DIRECCIÓN PERIÓDICO ROCIERO | Francisca Durán Redondo | Hay hilos transparentes que sostienen el mundo sin que apenas nos demos cuenta. Son las costuras de la memoria, esos lazos invisibles que se tejen en los comedores de nuestras casas, en los besos que se dan antes de salir a trabajar y en las oraciones mudas que se elevan al cielo cuando tenemos miedo.
Si algo nos define como seres humanos es nuestra capacidad de amar sin condiciones, de entregarnos al bienestar de los demás y de buscar consuelo cuando no podemos con lo que nos pesa en la vida.
En el centro exacto de ese escenario de sentimientos, sosteniendo cada uno de nuestros anhelos y curando las heridas que el tiempo va dejando en el corazón, se encuentra Ella.

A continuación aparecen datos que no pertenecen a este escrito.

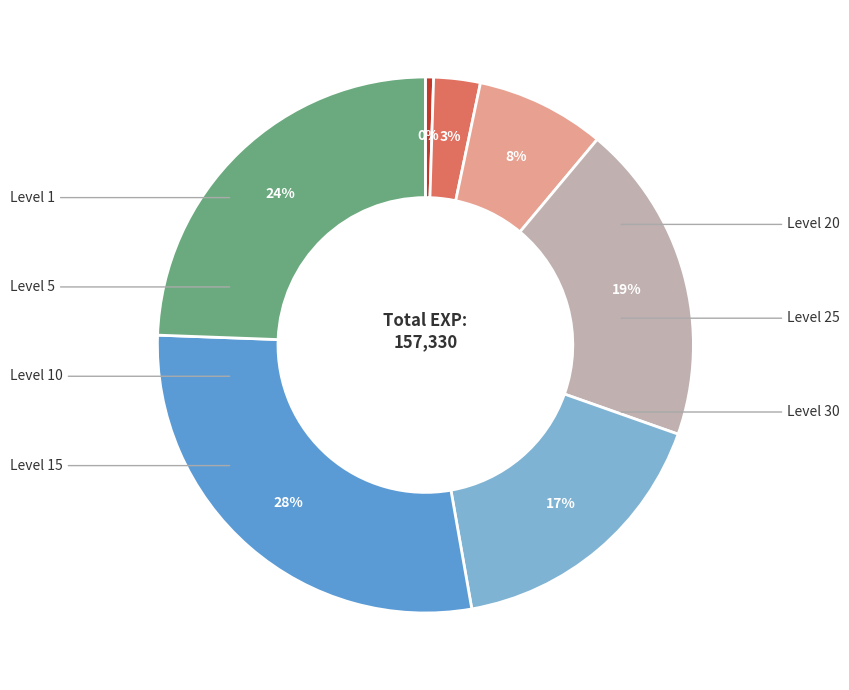

Is there a majority slice in this chart?

No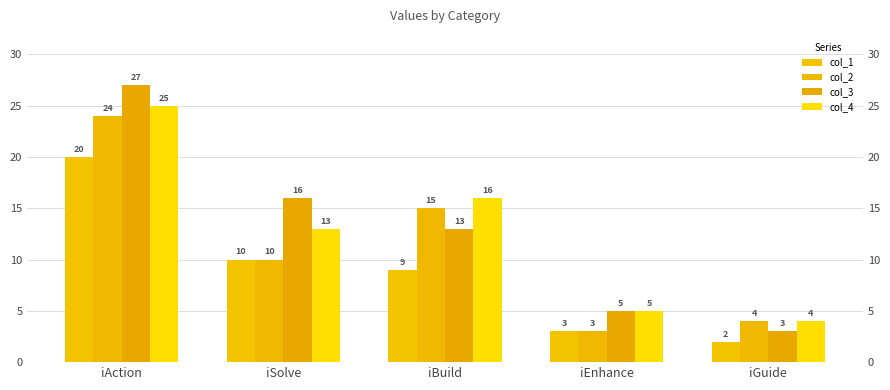

Reading left to right, what are all the values shown in this chart?

col_1: iAction=20	iSolve=10	iBuild=9	iEnhance=3	iGuide=2
col_2: iAction=24	iSolve=10	iBuild=15	iEnhance=3	iGuide=4
col_3: iAction=27	iSolve=16	iBuild=13	iEnhance=5	iGuide=3
col_4: iAction=25	iSolve=13	iBuild=16	iEnhance=5	iGuide=4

La mirada de la Virgen del Rocío es el puerto seguro donde todas las tormentas se apaciguan. No hace falta que le hablemos en voz alta; Ella conoce de antemano el dolor que guardamos en el corazón, la alegría que nos desborda o la preocupación que nos quita el sueño. Es una presencia constante que nos acompaña en la rutina más gris, recordándonos la importancia de la compasión, del perdón sincero y del abrazo generoso al que lo está pasando mal.
La devoción real no se demuestra en la grandilocuencia ni en el lucimiento, sino en el gesto humilde de tenderle la mano a un hermano desvalido, en la caridad silenciosa y en la capacidad de ser mejores personas cada día. Ella nos enseña que el amor cristiano no es una teoría, sino un compromiso vivo con el prójimo.

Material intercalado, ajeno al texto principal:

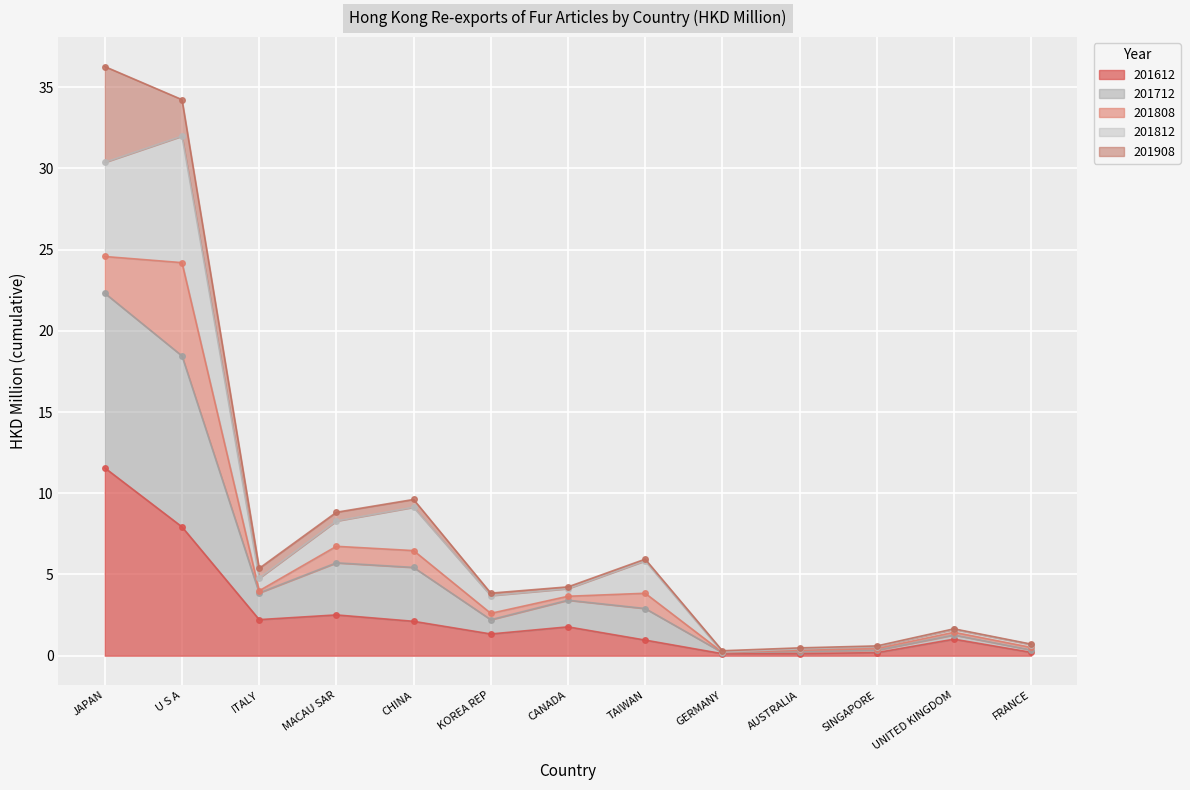

What is the difference between the second highest and minimum values in the 201812 series?

30.1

En sus ojos se condensa toda la ternura que una madre es capaz de ofrecer, llevándonos bajo el manto de su protección perpetua, allí donde también descansa, sutil y eterno, el fruto más sagrado de su vientre.
Al mirarla a la cara, nos despojamos de todo lo que no tiene importancia, de los orgullos y todo cuanto marchita la sociedad actual.
Este nuevo tiempo que se abre ante nosotros nos invita a desarmar el espíritu, a liberar el alma de egoísmos y a dejarnos transformar por su ejemplo de entrega absoluta.
Ojalá seamos capaces de llevar su paz a cada rincón de nuestras vidas y que nuestras obras sean el reflejo de esa luz que Ella derrama constantemente sobre nosotros.